Grilled Scallops with Vegetable and Mango Salad
Nutritional values
(Percentage of daily recommendation)
Calorie | 571 cal. | (27 %) | ||
Protein | 40 g | (41 %) | ||
Fat | 27 g | (23 %) | ||
Carbohydrates | 39 g | (26 %) | ||
Sugar added | 0 g | (0 %) | ||
Roughage | 9.8 g | (33 %) |
Vitamin A | 0.6 mg | (75 %) | ||
Vitamin D | 15.1 μg | (76 %) | ||
Vitamin E | 8.1 mg | (68 %) | ||
Vitamin K | 184.7 μg | (308 %) | ||
Vitamin B₁ | 0.5 mg | (50 %) | ||
Vitamin B₂ | 0.9 mg | (82 %) | ||
Niacin | 15.3 mg | (128 %) | ||
Vitamin B₆ | 0.9 mg | (64 %) | ||
Folate | 286 μg | (95 %) | ||
Pantothenic acid | 2.4 mg | (40 %) | ||
Biotin | 13.4 μg | (30 %) | ||
Vitamin B₁₂ | 6 μg | (200 %) | ||
Vitamin C | 170 mg | (179 %) | ||
Potassium | 1,921 mg | (48 %) | ||
Calcium | 343 mg | (34 %) | ||
Magnesium | 232 mg | (77 %) | ||
Iron | 25.4 mg | (169 %) | ||
Iodine | 367 μg | (184 %) | ||
Zinc | 7.8 mg | (98 %) | ||
Saturated fatty acids | 8 g | |||
Uric acid | 1,069 mg | |||
Cholesterol | 467 mg | |||
Complete sugar | 20 g |
Ingredients
- For the salad
- 1 Napa cabbage
- ½ Cucumber
- 1 Bell pepper (red)
- 1 Mango (ripe)
- 1 Avocado (ripe)
- 200 grams Sprout (such as bean sprouts, radish sprouts, beetroot sprouts, onion sprouts)
- 2 Limes
- Also will need
- 4 Tbsps Corn oil
- 2 Tbsps White vinegar
Preparation steps
Rinse and pat dry all the vegetables. Cut the cabbage into strips. Halve the cucumber lengthwise, remove seeds, and cut into thin slices. Also halve and remove seeds from the bell pepper, and cut into strips. Peel the mango, cut the flesh away from the core and dice. Cut the avocado in half, remove the core, and scoop out the flesh with a spoon, then roughly chop. Rinse the sprouts and roughly chop.

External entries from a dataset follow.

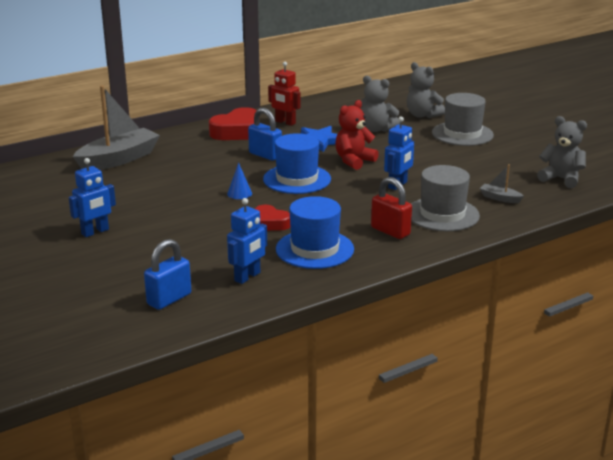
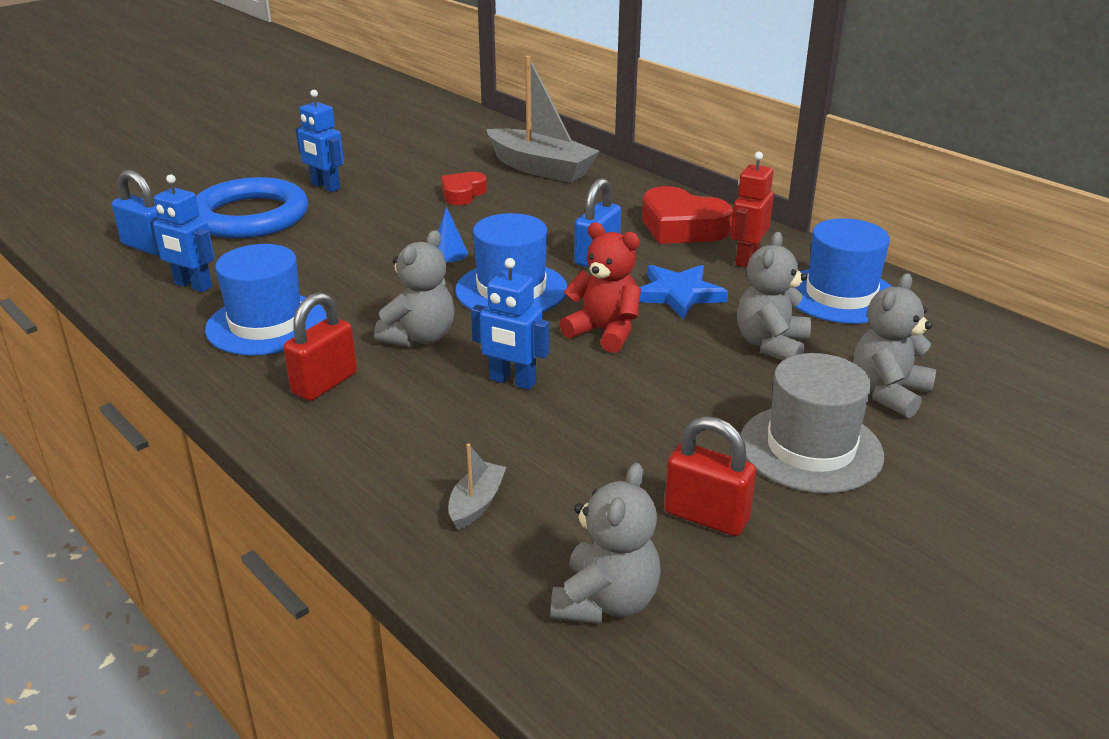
camera: 80 degrees right, 5 degrees up
(135, 260) = (250, 216): none -> blue ring
(270, 223) = (352, 284): red heart -> red heart (463, 194)
(333, 110) = (840, 295): none -> blue hat
(345, 205) = (420, 337): none -> grey teddy bear
(442, 214) = (393, 434): grey hat -> none
(508, 157) = (706, 516): none -> red padlock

Halve the lime and cut into slices. Rinse the scallops and pat dry. Alternately stick the lime slices and scallops on wooden skewers. In a hot grill pan, melt the butter and fry the kebabs until golden brown on both sides. Season with salt and pepper.
Mix all salad ingredients. Combine the oil and vinegar and season with salt and pepper, then drizzle on the salad. Arrange 2 scallop kebabs on plates, evenly distribue the salad and serve immediately.